I admit I’m always interested when people your generation and older talk about being shoed outside in the summer to spend all day out in the neighborhood. My experience in the suburb I grew up was that, not being in walking distance to a park or pool, and not really knowing other kids in my neighborhood that well, I could get about an hour or two of fun outside a day playing basketball or riding my bike in a loop around my neighborhood before getting tired and going back inside; although once I got to fifth or sixth grade I was fortunate enough to be allowed to ride to and from your guys place to hang with your son, which did provide an afternoon’s worth of fun. Outside of that, though, fun activities mostly had to be facilitated by someone driving us somewhere, which given the situation with my family at the time was sometimes challenging.
I’m not sure what qualifies as Summer anymore exactly, but what ever season May falls in (maybe it’s still Spring at that point) is my favorite. When everything is getting warm and the plants are in bloom but temperatures haven’t hit peak heat yet, that’s the right season for me. For me, fall is good for about two weeks in October when the leaves have changed but haven’t fallen and the temperature hasn’t decreased too dramatically. After that though, it’s sort of down hill through Winter (after my time in Michigan, if I never see snow for the rest of my life, I won’t feel like I missed out) until we get to Spring.

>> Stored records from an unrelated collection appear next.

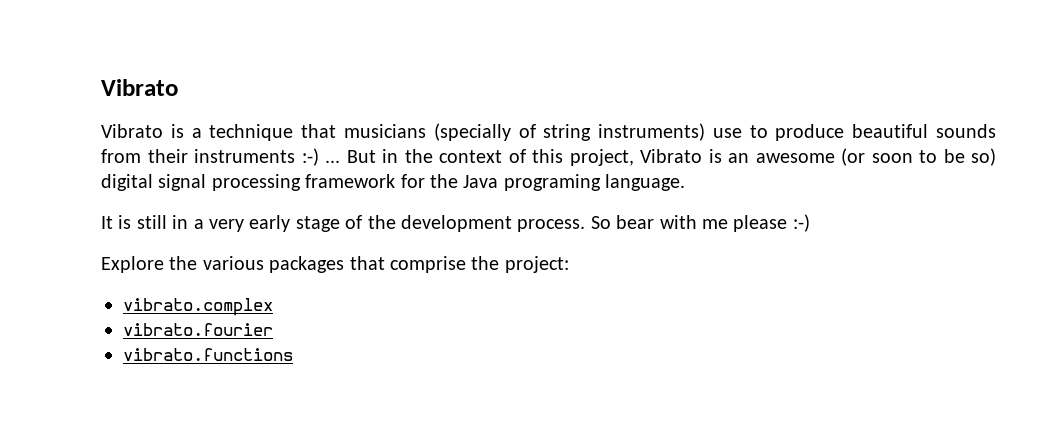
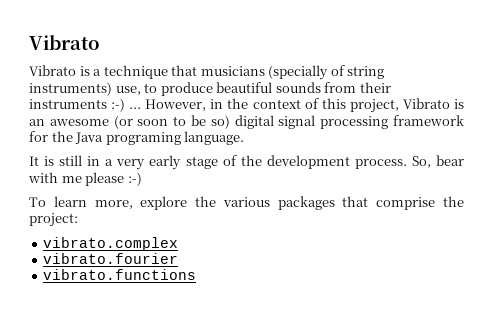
[712,128,742,138] use -> [115,86,141,95] use,
[346,150,376,163] But -> [145,99,207,111] However,
[590,216,611,229] So -> [411,156,431,168] So,
[101,256,164,273] Explore -> [29,196,188,210] To learn more, explore

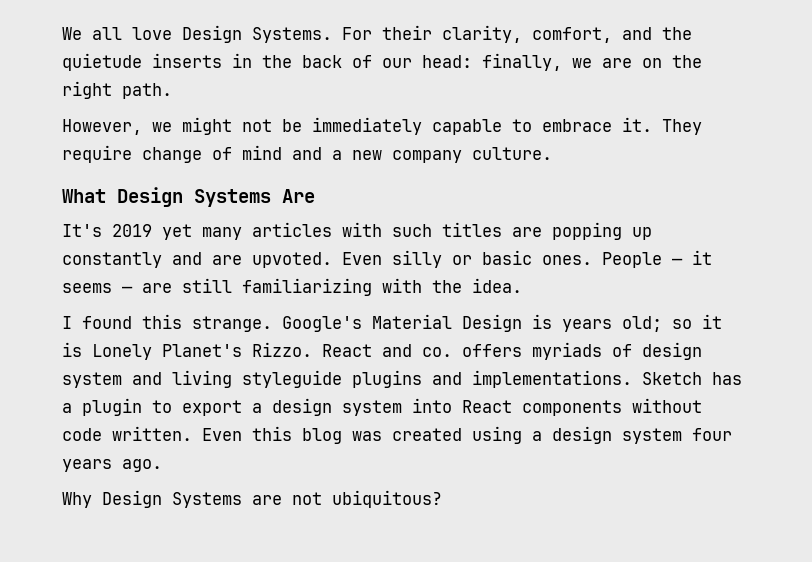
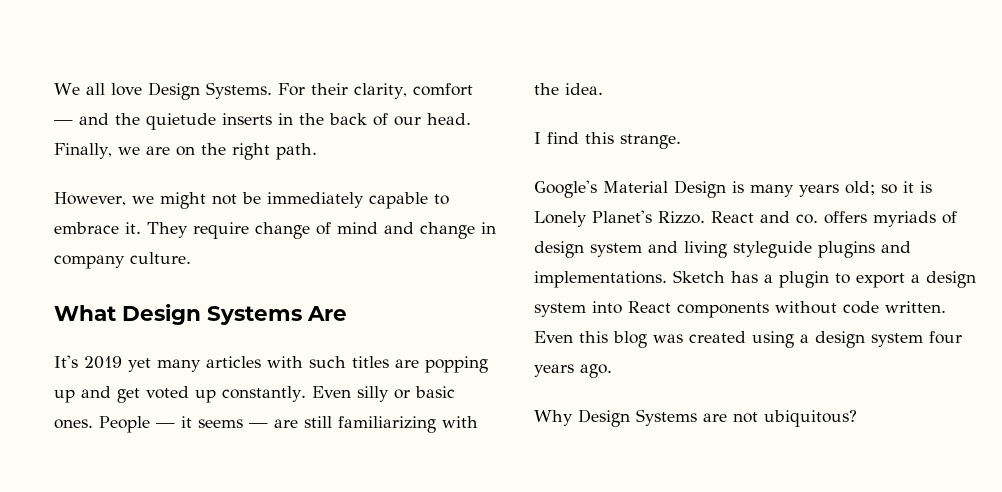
[532,27,612,43] comfort, -> [412,83,473,96] [54,120,73,125] comfort —
[422,53,562,71] head: finally, -> [427,113,471,125] [54,143,112,159] head. Finally,
[332,150,382,160] a new -> [420,222,496,239] change in
[62,252,332,268] constantly and are upvoted. -> [81,386,306,403] and get voted up constantly.
[82,316,132,329] found -> [547,132,579,144] find
(272, 324) none -> (681, 141) //
(552, 321) none -> [750,184,794,197] many

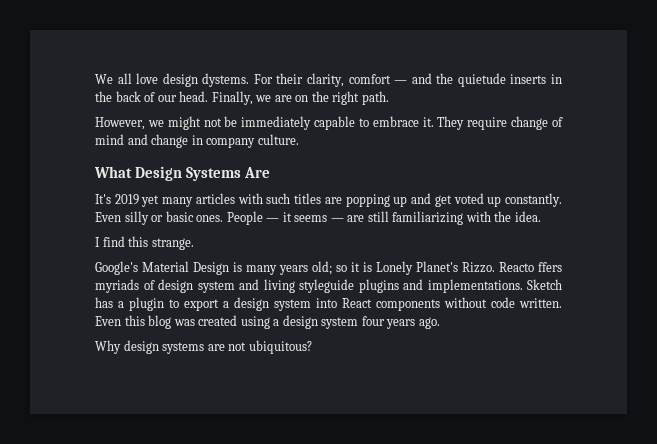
[147,82,272,100] Design Systems. -> [162,73,250,87] design dystems.
[711,211,867,224] React and co. offers -> [499,262,562,272] Reacto ffers
[578,409,697,427] Design Systems -> [123,340,205,354] design systems

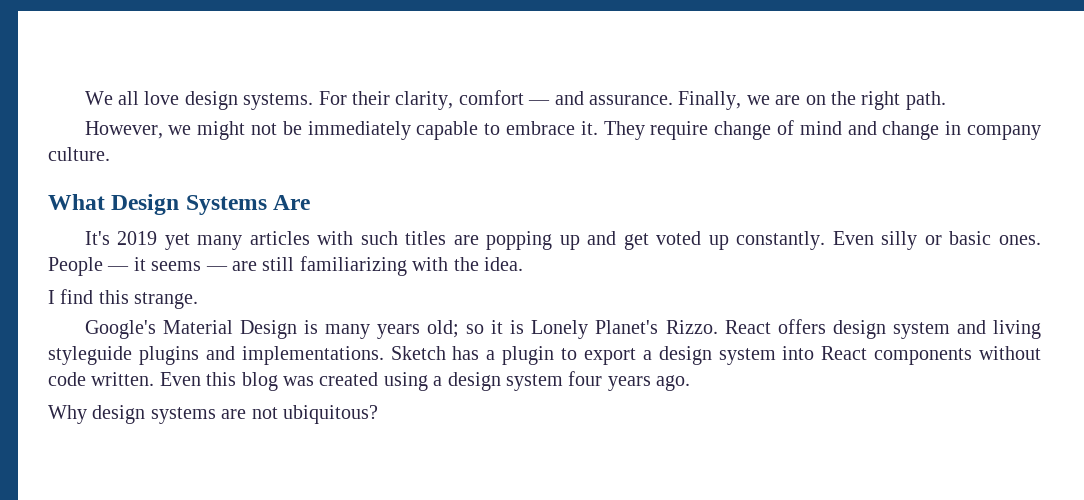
[202,73,250,87] dystems. -> [243,93,314,110] systems.
[436,73,562,87] [95,91,209,102] the quietude inserts in the back of our head. -> [589,95,674,105] assurance.
[499,262,562,272] [95,279,155,293] Reacto ffers myriads of -> [724,319,826,334] React offers

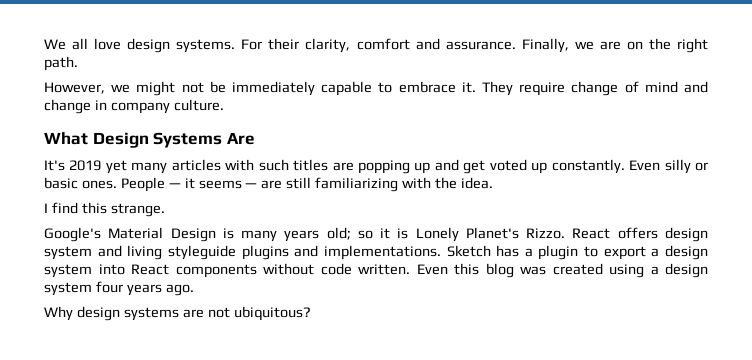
[528,100,551,105] — -> (410, 44) none

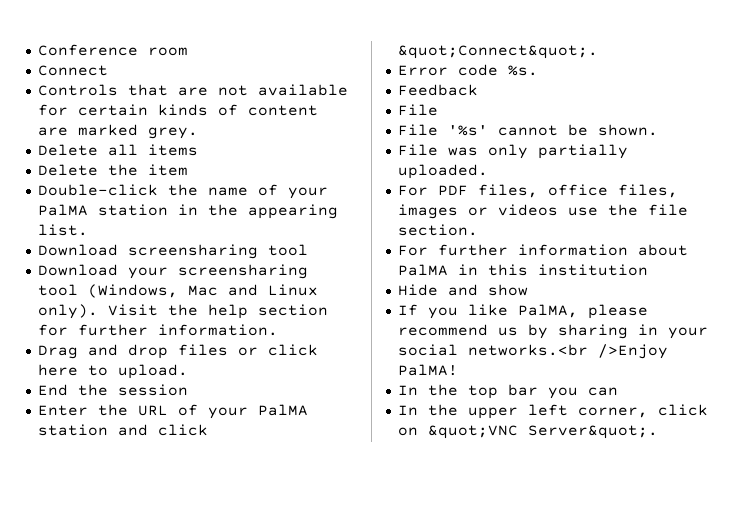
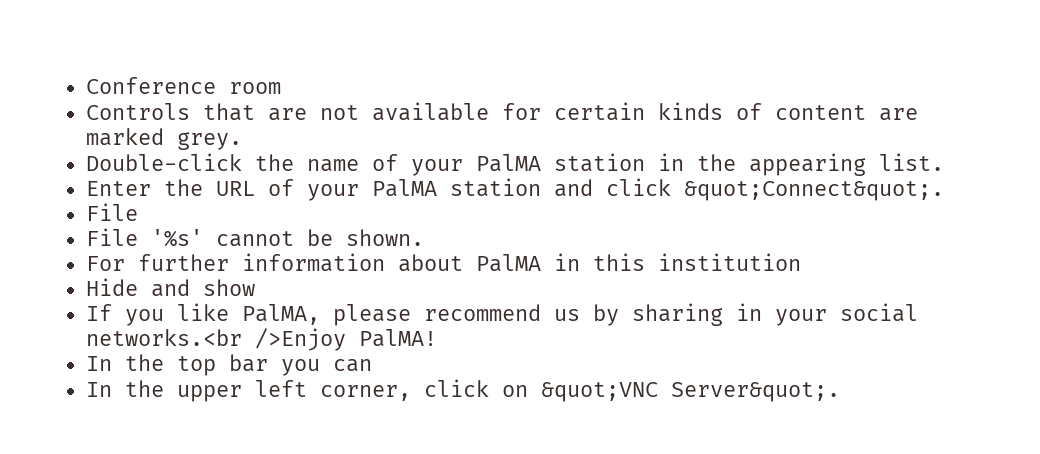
[38,65,109,76] // Connect -> (282, 88) none
[38,144,199,156] [38,164,189,176] // Delete all items // Delete the item -> (243, 141) none
[38,244,309,259] [38,264,309,279] [38,284,319,298] [38,304,329,319] [38,324,279,336] [38,344,319,359] [38,364,189,379] [38,384,189,396] // Download screensharing tool // Download your screensharing tool (Windows, Mac and Linux only). Visit the help section for further information. // Drag and drop files or click here to upload. // End the session -> (945, 162) none
[398,64,539,76] [398,84,479,96] // Error code %s. // Feedback -> (945, 191) none
[398,144,629,159] [398,164,489,179] [398,184,679,198] [398,204,689,219] [398,224,479,236] // File was only partially uploaded. // For PDF files, office files, images or videos use the file section. -> (425, 237) none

Yes, the differences we baby boomers experienced as kids compared with you Millenials is big. For those of us in neighborhoods there were always several kids around and we had a wide area of access on bikes. But these days there are few kids in older neighborhoods and you run the risk of charges if you don’t know where your kids are at all times.
Living where you do now, I suspect you have not seen the last of snow.